Assignment :: This exercise requires an exact copy of each line from the one containing "vernieuwde Sound Color" down to the last line below.

Recorded data ::
────────────────
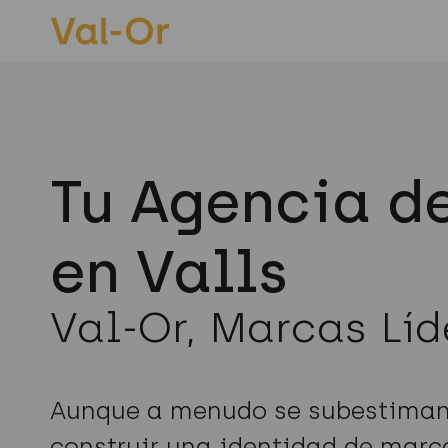
Tu Agencia d
en Valls
Val-Or, Marcas Líd
Aunque a menudo se subestiman, 
construir una identidad de marc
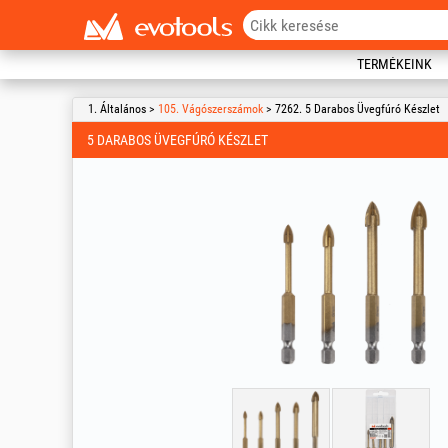
TERMÉKEINK
1. Általános >
105. Vágószerszámok
> 7262. 5 Darabos Üvegfúró Készlet
5 DARABOS ÜVEGFÚRÓ KÉSZLET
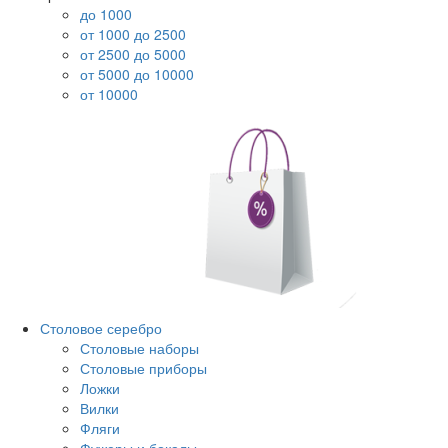
до 1000
от 1000 до 2500
от 2500 до 5000
от 5000 до 10000
от 10000
Столовое серебро
Столовые наборы
Столовые приборы
Ложки
Вилки
Фляги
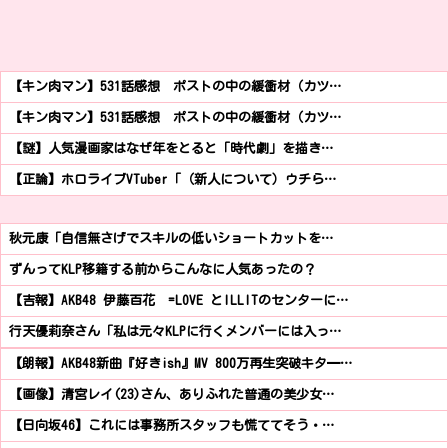
【キン肉マン】531話感想 ポストの中の緩衝材（カツ…
【キン肉マン】531話感想 ポストの中の緩衝材（カツ…
【謎】人気漫画家はなぜ年をとると「時代劇」を描き…
【正論】ホロライブVTuber「（新人について）ウチら…
秋元康「自信無さげでスキルの低いショートカットを…
ずんってKLP移籍する前からこんなに人気あったの？
【吉報】AKB48 伊藤百花 =LOVE とILLITのセンターに…
行天優莉奈さん「私は元々KLPに行くメンバーには入っ…
【朗報】AKB48新曲『好きish』MV 800万再生突破キタ━…
【画像】清宮レイ(23)さん、ありふれた普通の美少女…
【日向坂46】これには事務所スタッフも慌ててそう・…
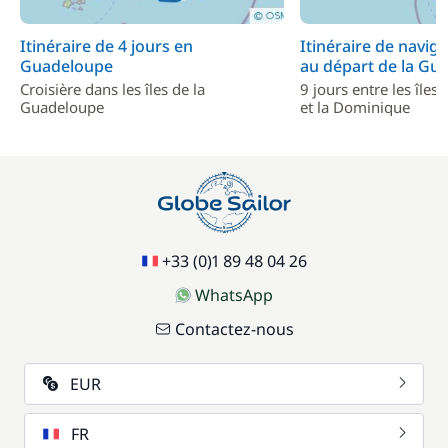
Itinéraire de 4 jours en
Itinéraire de naviga
Guadeloupe
au départ de la Gu
Croisière dans les îles de la
9 jours entre les île
Guadeloupe
et la Dominique
+33 (0)1 89 48 04 26
WhatsApp
Contactez-nous
EUR
FR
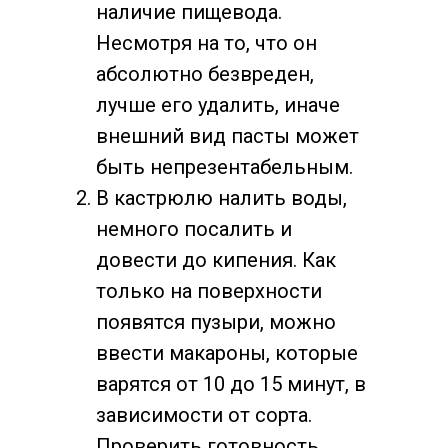
наличие пищевода.
Несмотря на то, что он
абсолютно безвреден,
лучше его удалить, иначе
внешний вид пасты может
быть непрезентабельным.
В кастрюлю налить воды,
немного посалить и
довести до кипения. Как
только на поверхности
появятся пузыри, можно
ввести макароны, которые
варятся от 10 до 15 минут, в
зависимости от сорта.
Проверить готовность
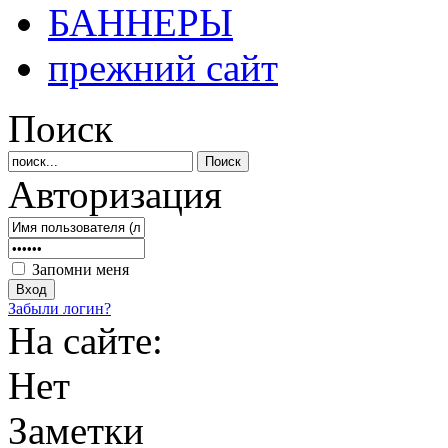
БАННЕРЫ
прежний сайт
Поиск
Авторизация
Запомни меня
Забыли логин?
На сайте:
Нет
Заметки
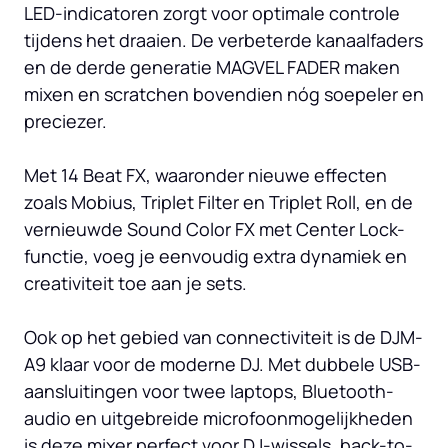
LED-indicatoren zorgt voor optimale controle 
tijdens het draaien. De verbeterde kanaalfaders 
en de derde generatie MAGVEL FADER maken 
mixen en scratchen bovendien nóg soepeler en 
preciezer.

Met 14 Beat FX, waaronder nieuwe effecten 
zoals Mobius, Triplet Filter en Triplet Roll, en de 
vernieuwde Sound Color FX met Center Lock-
functie, voeg je eenvoudig extra dynamiek en 
creativiteit toe aan je sets.

Ook op het gebied van connectiviteit is de DJM-
A9 klaar voor de moderne DJ. Met dubbele USB-
aansluitingen voor twee laptops, Bluetooth-
audio en uitgebreide microfoonmogelijkheden 
is deze mixer perfect voor DJ-wissels, back-to-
────────────────
Completed task ::
vernieuwde Sound Color FX met Center Lock-
functie, voeg je eenvoudig extra dynamiek en 
creativiteit toe aan je sets.

Ook op het gebied van connectiviteit is de DJM-
A9 klaar voor de moderne DJ. Met dubbele USB-
aansluitingen voor twee laptops, Bluetooth-
audio en uitgebreide microfoonmogelijkheden 
is deze mixer perfect voor DJ-wissels, back-to-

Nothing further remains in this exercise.